• **Problem details**:
The lines below starting at the line containing "127-139, rue de Monseigneur-Signay" and ending at the line containing "schon aufs Dach steigen und nun will er" are to be repeated exactly, with both ends kept and nothing else added.

• **Page-level text extractions**:
##############################

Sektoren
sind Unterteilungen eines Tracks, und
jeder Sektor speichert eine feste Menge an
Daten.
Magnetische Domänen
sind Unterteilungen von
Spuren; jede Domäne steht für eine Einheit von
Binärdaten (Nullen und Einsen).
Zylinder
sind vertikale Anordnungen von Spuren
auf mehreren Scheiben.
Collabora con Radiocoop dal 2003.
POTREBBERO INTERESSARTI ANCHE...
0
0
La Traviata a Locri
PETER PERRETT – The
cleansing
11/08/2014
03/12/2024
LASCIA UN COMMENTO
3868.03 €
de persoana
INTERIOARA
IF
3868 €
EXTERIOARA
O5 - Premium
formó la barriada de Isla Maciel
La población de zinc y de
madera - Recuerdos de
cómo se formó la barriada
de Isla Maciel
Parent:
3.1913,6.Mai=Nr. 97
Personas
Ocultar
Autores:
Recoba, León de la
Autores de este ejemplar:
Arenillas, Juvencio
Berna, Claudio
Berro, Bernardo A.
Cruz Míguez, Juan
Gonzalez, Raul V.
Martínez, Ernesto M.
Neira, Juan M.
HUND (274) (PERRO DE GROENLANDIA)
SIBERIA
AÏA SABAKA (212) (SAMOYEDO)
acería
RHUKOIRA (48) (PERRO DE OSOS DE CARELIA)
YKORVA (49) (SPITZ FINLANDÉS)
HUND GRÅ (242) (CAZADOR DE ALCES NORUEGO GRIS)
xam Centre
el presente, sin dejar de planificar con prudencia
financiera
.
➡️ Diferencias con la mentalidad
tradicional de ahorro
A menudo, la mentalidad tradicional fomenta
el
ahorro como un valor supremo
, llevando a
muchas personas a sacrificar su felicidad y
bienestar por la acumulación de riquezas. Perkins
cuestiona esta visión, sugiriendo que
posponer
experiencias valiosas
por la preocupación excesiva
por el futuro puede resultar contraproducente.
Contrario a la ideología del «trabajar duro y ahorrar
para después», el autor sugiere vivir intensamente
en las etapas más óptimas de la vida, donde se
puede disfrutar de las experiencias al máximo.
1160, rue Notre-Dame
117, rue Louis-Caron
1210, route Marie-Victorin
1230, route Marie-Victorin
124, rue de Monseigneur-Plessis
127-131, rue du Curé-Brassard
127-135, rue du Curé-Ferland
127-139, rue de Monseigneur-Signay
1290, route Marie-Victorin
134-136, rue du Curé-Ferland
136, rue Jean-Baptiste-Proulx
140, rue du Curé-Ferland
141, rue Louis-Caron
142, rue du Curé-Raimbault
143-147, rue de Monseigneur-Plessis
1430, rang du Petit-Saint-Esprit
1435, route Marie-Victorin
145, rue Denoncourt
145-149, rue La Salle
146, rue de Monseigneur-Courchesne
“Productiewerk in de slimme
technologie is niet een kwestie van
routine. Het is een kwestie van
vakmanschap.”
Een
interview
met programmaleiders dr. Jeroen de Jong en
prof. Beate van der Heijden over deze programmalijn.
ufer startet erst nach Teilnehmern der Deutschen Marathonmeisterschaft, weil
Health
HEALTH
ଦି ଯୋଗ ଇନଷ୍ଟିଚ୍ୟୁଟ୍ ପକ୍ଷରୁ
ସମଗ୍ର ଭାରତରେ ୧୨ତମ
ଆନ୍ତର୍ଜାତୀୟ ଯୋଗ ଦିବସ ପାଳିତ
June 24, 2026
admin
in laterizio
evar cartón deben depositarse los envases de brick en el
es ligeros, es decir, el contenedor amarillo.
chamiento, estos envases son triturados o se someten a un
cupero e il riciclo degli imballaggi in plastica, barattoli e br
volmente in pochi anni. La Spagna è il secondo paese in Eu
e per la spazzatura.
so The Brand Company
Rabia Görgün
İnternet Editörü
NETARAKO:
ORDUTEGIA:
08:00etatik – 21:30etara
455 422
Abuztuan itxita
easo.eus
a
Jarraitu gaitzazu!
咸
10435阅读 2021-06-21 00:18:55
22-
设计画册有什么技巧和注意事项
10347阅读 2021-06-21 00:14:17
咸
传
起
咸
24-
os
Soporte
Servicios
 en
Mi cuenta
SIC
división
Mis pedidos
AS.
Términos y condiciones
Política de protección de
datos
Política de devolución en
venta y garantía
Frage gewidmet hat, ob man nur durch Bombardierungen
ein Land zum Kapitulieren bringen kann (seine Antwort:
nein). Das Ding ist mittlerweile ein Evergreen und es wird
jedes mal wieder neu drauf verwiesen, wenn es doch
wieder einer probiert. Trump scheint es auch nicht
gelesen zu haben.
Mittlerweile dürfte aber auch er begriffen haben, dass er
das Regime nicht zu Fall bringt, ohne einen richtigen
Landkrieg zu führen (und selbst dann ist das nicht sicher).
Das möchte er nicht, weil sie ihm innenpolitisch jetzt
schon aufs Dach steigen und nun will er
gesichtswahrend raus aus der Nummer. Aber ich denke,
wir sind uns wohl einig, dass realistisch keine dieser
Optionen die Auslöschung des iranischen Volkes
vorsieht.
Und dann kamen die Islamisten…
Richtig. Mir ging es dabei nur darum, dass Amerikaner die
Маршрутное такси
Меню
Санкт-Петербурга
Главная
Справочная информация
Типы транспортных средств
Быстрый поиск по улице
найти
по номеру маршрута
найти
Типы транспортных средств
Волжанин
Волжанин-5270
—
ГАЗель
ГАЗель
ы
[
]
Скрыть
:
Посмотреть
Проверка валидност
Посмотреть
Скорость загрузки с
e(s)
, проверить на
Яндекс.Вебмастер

##############################

• **Exercise output**:
127-139, rue de Monseigneur-Signay
1290, route Marie-Victorin
134-136, rue du Curé-Ferland
136, rue Jean-Baptiste-Proulx
140, rue du Curé-Ferland
141, rue Louis-Caron
142, rue du Curé-Raimbault
143-147, rue de Monseigneur-Plessis
1430, rang du Petit-Saint-Esprit
1435, route Marie-Victorin
145, rue Denoncourt
145-149, rue La Salle
146, rue de Monseigneur-Courchesne
“Productiewerk in de slimme
technologie is niet een kwestie van
routine. Het is een kwestie van
vakmanschap.”
Een
interview
met programmaleiders dr. Jeroen de Jong en
prof. Beate van der Heijden over deze programmalijn.
ufer startet erst nach Teilnehmern der Deutschen Marathonmeisterschaft, weil
Health
HEALTH
ଦି ଯୋଗ ଇନଷ୍ଟିଚ୍ୟୁଟ୍ ପକ୍ଷରୁ
ସମଗ୍ର ଭାରତରେ ୧୨ତମ
ଆନ୍ତର୍ଜାତୀୟ ଯୋଗ ଦିବସ ପାଳିତ
June 24, 2026
admin
in laterizio
evar cartón deben depositarse los envases de brick en el
es ligeros, es decir, el contenedor amarillo.
chamiento, estos envases son triturados o se someten a un
cupero e il riciclo degli imballaggi in plastica, barattoli e br
volmente in pochi anni. La Spagna è il secondo paese in Eu
e per la spazzatura.
so The Brand Company
Rabia Görgün
İnternet Editörü
NETARAKO:
ORDUTEGIA:
08:00etatik – 21:30etara
455 422
Abuztuan itxita
easo.eus
a
Jarraitu gaitzazu!
咸
10435阅读 2021-06-21 00:18:55
22-
设计画册有什么技巧和注意事项
10347阅读 2021-06-21 00:14:17
咸
传
起
咸
24-
os
Soporte
Servicios
 en
Mi cuenta
SIC
división
Mis pedidos
AS.
Términos y condiciones
Política de protección de
datos
Política de devolución en
venta y garantía
Frage gewidmet hat, ob man nur durch Bombardierungen
ein Land zum Kapitulieren bringen kann (seine Antwort:
nein). Das Ding ist mittlerweile ein Evergreen und es wird
jedes mal wieder neu drauf verwiesen, wenn es doch
wieder einer probiert. Trump scheint es auch nicht
gelesen zu haben.
Mittlerweile dürfte aber auch er begriffen haben, dass er
das Regime nicht zu Fall bringt, ohne einen richtigen
Landkrieg zu führen (und selbst dann ist das nicht sicher).
Das möchte er nicht, weil sie ihm innenpolitisch jetzt
schon aufs Dach steigen und nun will er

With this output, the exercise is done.